1. Field of the Invention
The invention concerns techniques for representing object metadata generally and more particularly concerns techniques for representing object metadata in relational database systems.
2. Description of Related Art
An important task of modem computer systems is dealing with multimedia objects, that is, objects that contain representations of different kinds of information. For example, a video object that contains a digital representation of a TV newscast will include at least a video component, representing the moving image part of the program, and an audio component, representing the sound part of the program, and may also contain a closed-caption text component.

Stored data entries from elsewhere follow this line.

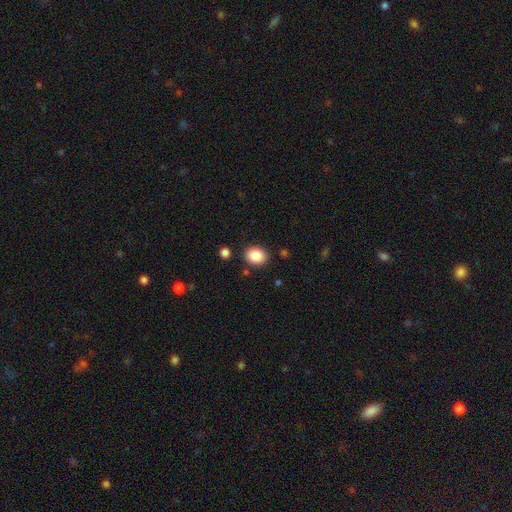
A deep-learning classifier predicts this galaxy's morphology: Q: Smooth or featured?
A: smooth (87%); runner-up: star or artifact (8%)
Q: How rounded?
A: round (50%); runner-up: in between (49%)
Q: Merging?
A: none (86%); runner-up: minor disturbance (9%)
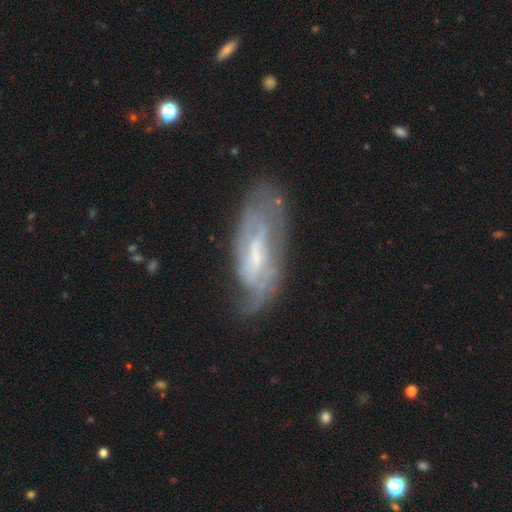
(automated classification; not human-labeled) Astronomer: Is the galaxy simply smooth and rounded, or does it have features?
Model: featured or disk — 72%.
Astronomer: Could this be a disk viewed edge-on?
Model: no — 85%.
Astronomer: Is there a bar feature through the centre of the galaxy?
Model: weak — 44% (runner-up: no, 34%).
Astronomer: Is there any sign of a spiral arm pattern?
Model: yes — 76%.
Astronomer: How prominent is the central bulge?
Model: small — 46% (runner-up: moderate, 31%).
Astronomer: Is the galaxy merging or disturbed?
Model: none — 60%.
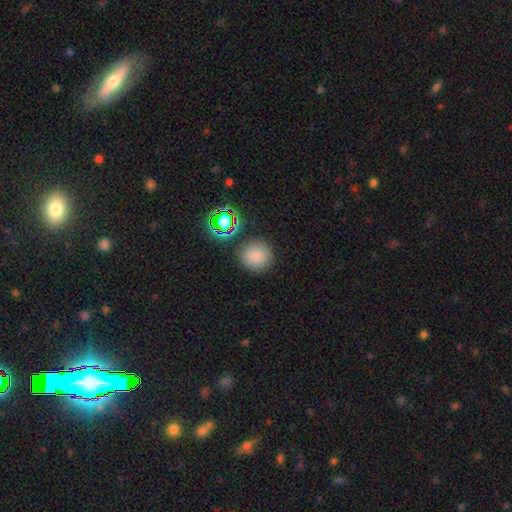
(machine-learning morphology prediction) Q: Smooth or featured?
A: smooth (74%); runner-up: star or artifact (16%)
Q: How rounded?
A: round (92%); runner-up: in between (7%)
Q: Merging?
A: none (84%); runner-up: minor disturbance (9%)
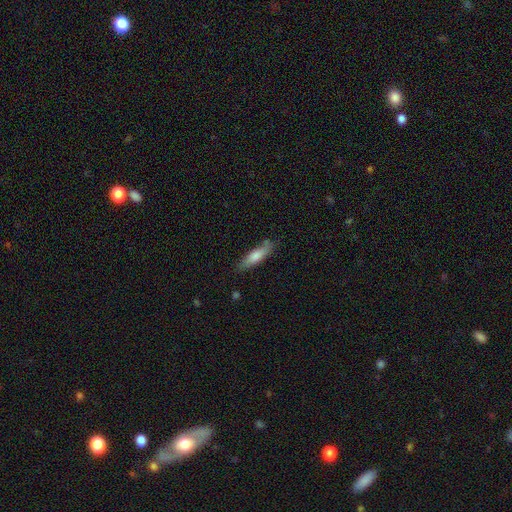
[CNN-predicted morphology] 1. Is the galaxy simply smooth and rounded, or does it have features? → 69% smooth, 25% featured or disk, 6% star or artifact.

One of the many problems that arise for a computer system in dealing with multimedia objects is finding things within the multimedia object. Of course, the computer system can always begin at one end of the multimedia object and search until it finds what it is looking for, but with objects of any size, this technique simply takes too long, just as takes too long for humans to find things in books that way.
With books, the problem has been solved by adding subdivisions and using the subdivisions to find things. For example, the Christian Bible is divided into Old and New Testaments, each testament is divided into books, books are divided into chapters, and the chapters are divided into verses. In some editions of the Bible, the words of Jesus are printed in a different color from the rest of the text. A given location in the Bible is traditionally specified by book, chapter, and verse, for example, Genesis 1:1. Additionally, when the Bible is printed in book form, the pages of the book are numbered, so that one can speed the search still further by stating that the verse is on a given page of a given edition of the Bible. Various kinds of indexes make use of these subdivisions. The Bible will typically include a table of contents that indicates the page upon which each book starts and many Bibles have concordances that relate a word or term to the verses that contain or are relevant to the word or term.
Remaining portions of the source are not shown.